- Your objective: Check each line of the entries below for the string "will"; copy every line where it appears.

- Data for this exercise:
◆ ◆ ◆

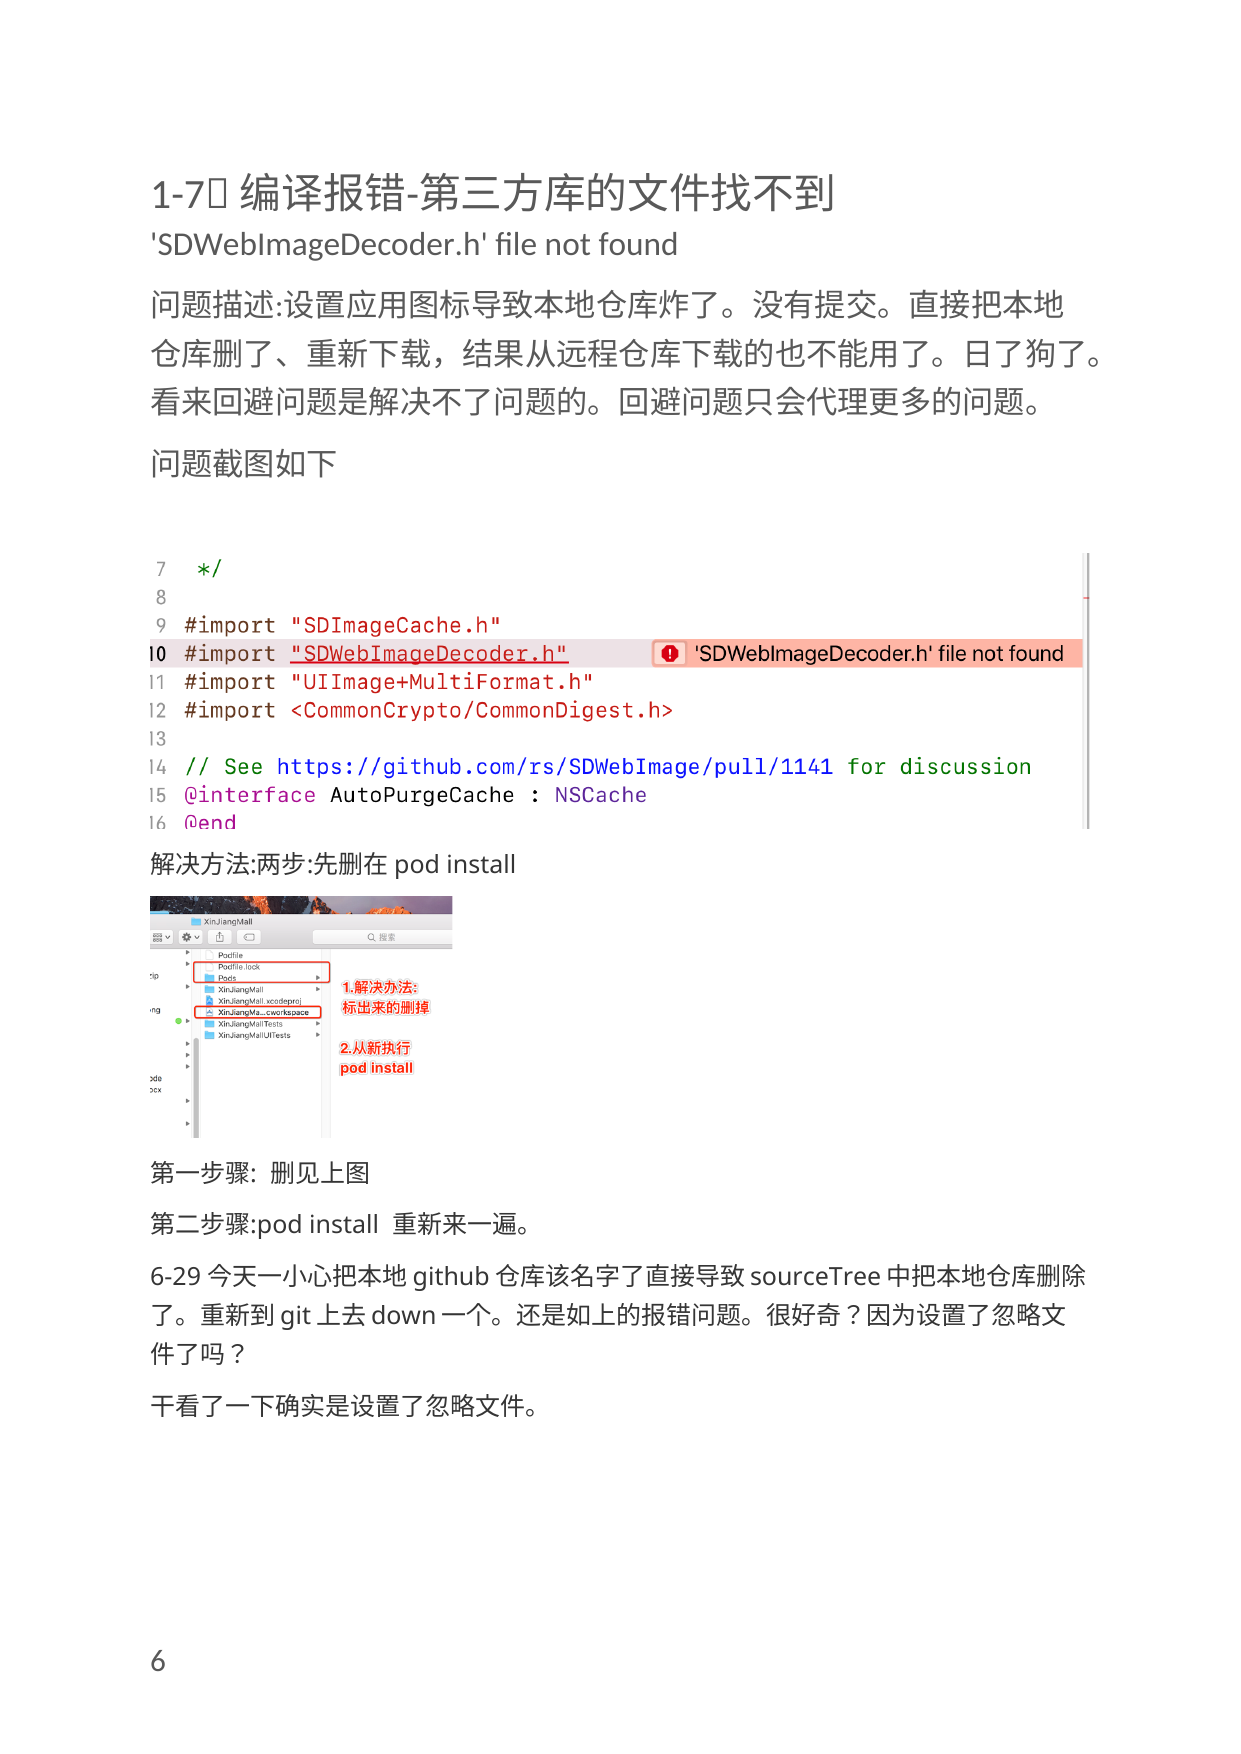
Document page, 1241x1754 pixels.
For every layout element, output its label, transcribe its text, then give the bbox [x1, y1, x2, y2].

picture [150, 553, 1090, 829]
text 问题截图如下 [150, 439, 1090, 484]
text 6-29 今天一小心把本地github仓库该名字了直接导致sourceTree中把本地仓库删除了。重新到git上去down一个。还是如上的报错问题。很好奇？因为设置了忽略文件了吗？ [150, 1256, 1090, 1371]
text 解决方法:两步:先删在 pod install [150, 844, 1090, 881]
text 问题描述:设置应用图标导致本地仓库炸了。没有提交。直接把本地仓库删了、重新下载，结果从远程仓库下载的也不能用了。日了狗了。看来回避问题是解决不了问题的。回避问题只会代理更多的问题。 [150, 280, 1090, 423]
text 第二步骤:pod install 重新来一遍。 [150, 1205, 1090, 1241]
text 干看了一下确实是设置了忽略文件。 [150, 1386, 1090, 1422]
text 第一步骤: 删见上图 [150, 1153, 1090, 1189]
picture [150, 896, 453, 1138]
subtitle 1-7✅ 编译报错-第三方库的文件找不到 'SDWebImageDecoder.h' file not found [150, 160, 1090, 264]
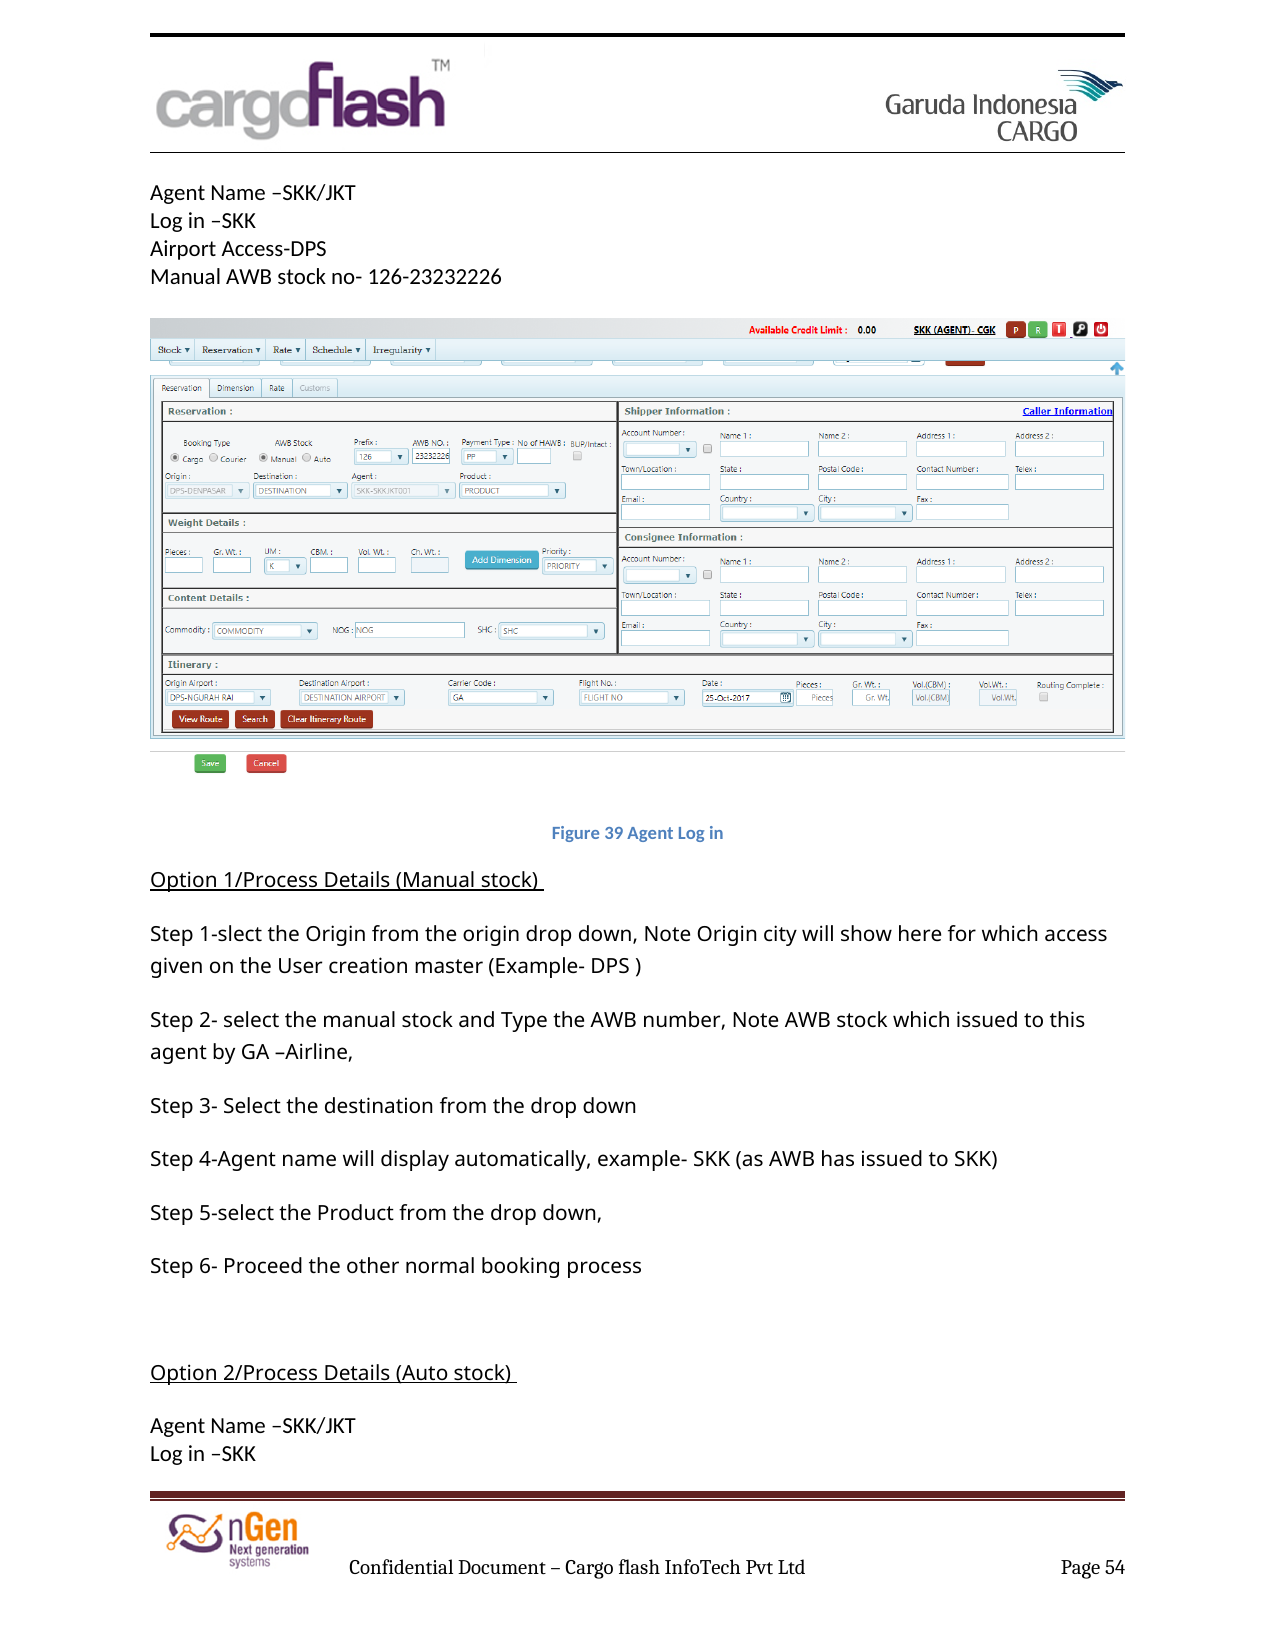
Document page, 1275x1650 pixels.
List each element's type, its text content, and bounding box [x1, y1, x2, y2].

text Step 1-slect the Origin from the origin drop down, Note Origin city will show here for which access given on the User creation master (Example- DPS ) [150, 919, 1125, 980]
picture [150, 318, 1125, 797]
text Agent Name –SKK/JKT [150, 1411, 1125, 1439]
text Manual AWB stock no- 126-23232226 [150, 262, 1125, 291]
text Agent Name –SKK/JKT [150, 178, 1125, 206]
text Step 4-Agent name will display automatically, example- SKK (as AWB has issued to SKK) [150, 1144, 1125, 1173]
text Step 2- select the manual stock and Type the AWB number, Note AWB stock which issued to this agent by GA –Airline, [150, 1005, 1125, 1066]
picture [150, 1502, 327, 1575]
picture [881, 59, 1127, 148]
picture [103, 6, 525, 152]
text Option 1/Process Details (Manual stock) [150, 865, 1125, 894]
text Step 3- Select the destination from the drop down [150, 1091, 1125, 1119]
text Option 2/Process Details (Auto stock) [150, 1358, 1125, 1386]
text Step 6- Proceed the other normal booking process [150, 1251, 1125, 1279]
text Log in –SKK [150, 1439, 1125, 1467]
text Log in –SKK [150, 206, 1125, 234]
text Airport Access-DPS [150, 234, 1125, 262]
text Step 5-select the Product from the drop down, [150, 1198, 1125, 1226]
text Figure 2 Agent Log in [150, 821, 1125, 844]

◆ ◆ ◆

- Exercise result:
text Step 1-slect the Origin from the origin drop down, Note Origin city will show here for which access given on the User creation master (Example- DPS ) [150, 919, 1125, 980]
text Step 4-Agent name will display automatically, example- SKK (as AWB has issued to SKK) [150, 1144, 1125, 1173]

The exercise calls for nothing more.